Decision rule: Choose the path with the highest chance of a working Windows desktop app soonest, but make implementation choices that preserve clean upgrade paths and avoid unnecessary architectural debt.

How to start:

• First confirm that the working directory is empty or describe what is present.
• Then inspect and verify the local toolchain and Windows prerequisites.
• Then determine which repository or repositories need to be cloned for this task.
• Then propose the first discovery and clone commands only.
• Do not start making project changes before you understand the repo layout, confirm the toolchain, and have the correct source checked out.

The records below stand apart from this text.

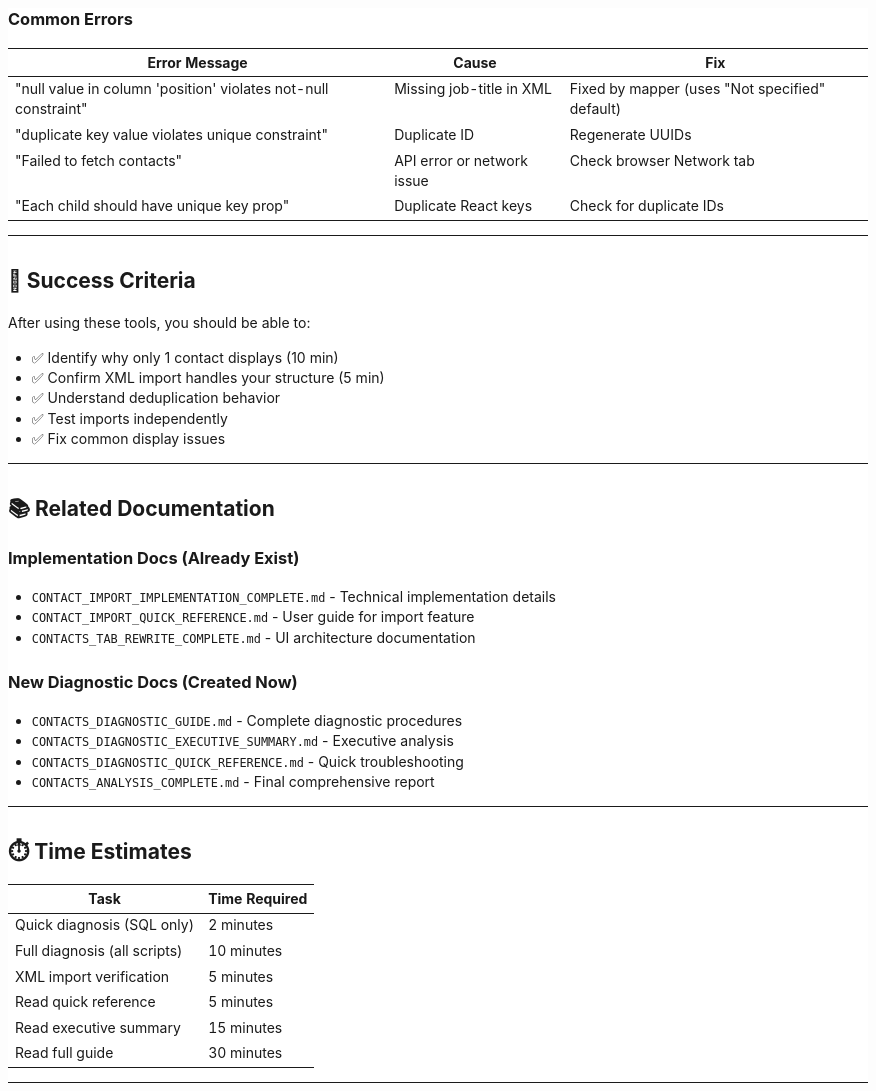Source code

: ### Common Errors

| Error Message | Cause | Fix |
|---------------|-------|-----|
| "null value in column 'position' violates not-null constraint" | Missing job-title in XML | Fixed by mapper (uses "Not specified" default) |
| "duplicate key value violates unique constraint" | Duplicate ID | Regenerate UUIDs |
| "Failed to fetch contacts" | API error or network issue | Check browser Network tab |
| "Each child should have unique key prop" | Duplicate React keys | Check for duplicate IDs |

---

## 🎯 Success Criteria

After using these tools, you should be able to:

- ✅ Identify why only 1 contact displays (10 min)
- ✅ Confirm XML import handles your structure (5 min)
- ✅ Understand deduplication behavior
- ✅ Test imports independently
- ✅ Fix common display issues

---

## 📚 Related Documentation

### Implementation Docs (Already Exist)
- `CONTACT_IMPORT_IMPLEMENTATION_COMPLETE.md` - Technical implementation details
- `CONTACT_IMPORT_QUICK_REFERENCE.md` - User guide for import feature
- `CONTACTS_TAB_REWRITE_COMPLETE.md` - UI architecture documentation

### New Diagnostic Docs (Created Now)
- `CONTACTS_DIAGNOSTIC_GUIDE.md` - Complete diagnostic procedures
- `CONTACTS_DIAGNOSTIC_EXECUTIVE_SUMMARY.md` - Executive analysis
- `CONTACTS_DIAGNOSTIC_QUICK_REFERENCE.md` - Quick troubleshooting
- `CONTACTS_ANALYSIS_COMPLETE.md` - Final comprehensive report

---

## ⏱️ Time Estimates

| Task | Time Required |
|------|---------------|
| Quick diagnosis (SQL only) | 2 minutes |
| Full diagnosis (all scripts) | 10 minutes |
| XML import verification | 5 minutes |
| Read quick reference | 5 minutes |
| Read executive summary | 15 minutes |
| Read full guide | 30 minutes |

---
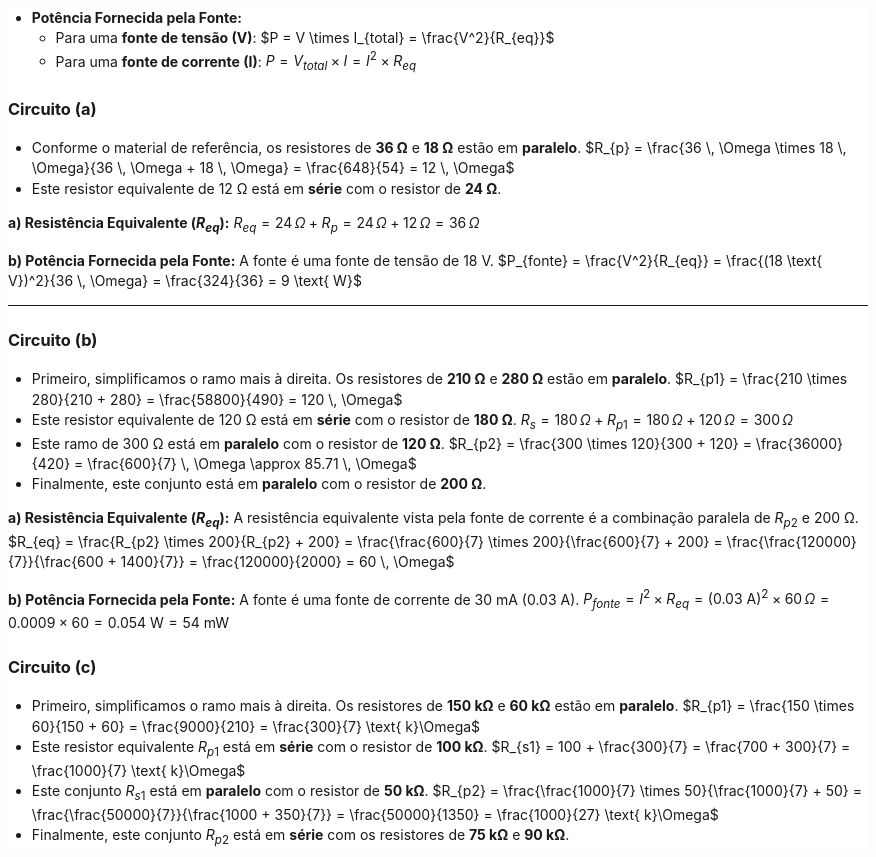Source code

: *   **Potência Fornecida pela Fonte:**
    *   Para uma **fonte de tensão (V)**: $P = V \times I_{total} = \frac{V^2}{R_{eq}}$
    *   Para uma **fonte de corrente (I)**: $P = V_{total} \times I = I^2 \times R_{eq}$

### **Circuito (a)**

*   Conforme o material de referência, os resistores de **36 Ω** e **18 Ω** estão em **paralelo**.
    $R_{p} = \frac{36 \, \Omega \times 18 \, \Omega}{36 \, \Omega + 18 \, \Omega} = \frac{648}{54} = 12 \, \Omega$
*   Este resistor equivalente de 12 Ω está em **série** com o resistor de **24 Ω**.

**a) Resistência Equivalente ($R_{eq}$):**
$R_{eq} = 24 \, \Omega + R_{p} = 24 \, \Omega + 12 \, \Omega = 36 \, \Omega$

**b) Potência Fornecida pela Fonte:**
A fonte é uma fonte de tensão de 18 V.
$P_{fonte} = \frac{V^2}{R_{eq}} = \frac{(18 \text{ V})^2}{36 \, \Omega} = \frac{324}{36} = 9 \text{ W}$

---

### **Circuito (b)**

*   Primeiro, simplificamos o ramo mais à direita. Os resistores de **210 Ω** e **280 Ω** estão em **paralelo**.
    $R_{p1} = \frac{210 \times 280}{210 + 280} = \frac{58800}{490} = 120 \, \Omega$
*   Este resistor equivalente de 120 Ω está em **série** com o resistor de **180 Ω**.
    $R_{s} = 180 \, \Omega + R_{p1} = 180 \, \Omega + 120 \, \Omega = 300 \, \Omega$
*   Este ramo de 300 Ω está em **paralelo** com o resistor de **120 Ω**.
    $R_{p2} = \frac{300 \times 120}{300 + 120} = \frac{36000}{420} = \frac{600}{7} \, \Omega \approx 85.71 \, \Omega$
*   Finalmente, este conjunto está em **paralelo** com o resistor de **200 Ω**.

**a) Resistência Equivalente ($R_{eq}$):**
A resistência equivalente vista pela fonte de corrente é a combinação paralela de $R_{p2}$ e 200 Ω.
$R_{eq} = \frac{R_{p2} \times 200}{R_{p2} + 200} = \frac{\frac{600}{7} \times 200}{\frac{600}{7} + 200} = \frac{\frac{120000}{7}}{\frac{600 + 1400}{7}} = \frac{120000}{2000} = 60 \, \Omega$

**b) Potência Fornecida pela Fonte:**
A fonte é uma fonte de corrente de 30 mA (0.03 A).
$P_{fonte} = I^2 \times R_{eq} = (0.03 \text{ A})^2 \times 60 \, \Omega = 0.0009 \times 60 = 0.054 \text{ W} = 54 \text{ mW}$


### **Circuito (c)**

*   Primeiro, simplificamos o ramo mais à direita. Os resistores de **150 kΩ** e **60 kΩ** estão em **paralelo**.
    $R_{p1} = \frac{150 \times 60}{150 + 60} = \frac{9000}{210} = \frac{300}{7} \text{ k}\Omega$
*   Este resistor equivalente $R_{p1}$ está em **série** com o resistor de **100 kΩ**.
    $R_{s1} = 100 + \frac{300}{7} = \frac{700 + 300}{7} = \frac{1000}{7} \text{ k}\Omega$
*   Este conjunto $R_{s1}$ está em **paralelo** com o resistor de **50 kΩ**.
    $R_{p2} = \frac{\frac{1000}{7} \times 50}{\frac{1000}{7} + 50} = \frac{\frac{50000}{7}}{\frac{1000 + 350}{7}} = \frac{50000}{1350} = \frac{1000}{27} \text{ k}\Omega$
*   Finalmente, este conjunto $R_{p2}$ está em **série** com os resistores de **75 kΩ** e **90 kΩ**.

Behavior expectations during execution:

• Think like an experienced engineer doing a careful but pragmatic conversion.
• Do not rush into broad rewrites.
• Do not stop at the first blocker.
• Be proactive about reading project files, build scripts, package manifests, cargo manifests, and documentation.
• Make grounded decisions from what you find in the repo.
• Keep a running report in .notes/windows-desktop-conversion-report.md as you learn things and make decisions.
• When choosing between two approaches, prefer the one that is easier to validate and easier for a future developer to understand.

Final objective: At the end of this effort, the project should either:

1. work as a real Windows desktop app built around the existing project, or
2. be advanced as far as possible with a clear report of exactly what remains and why.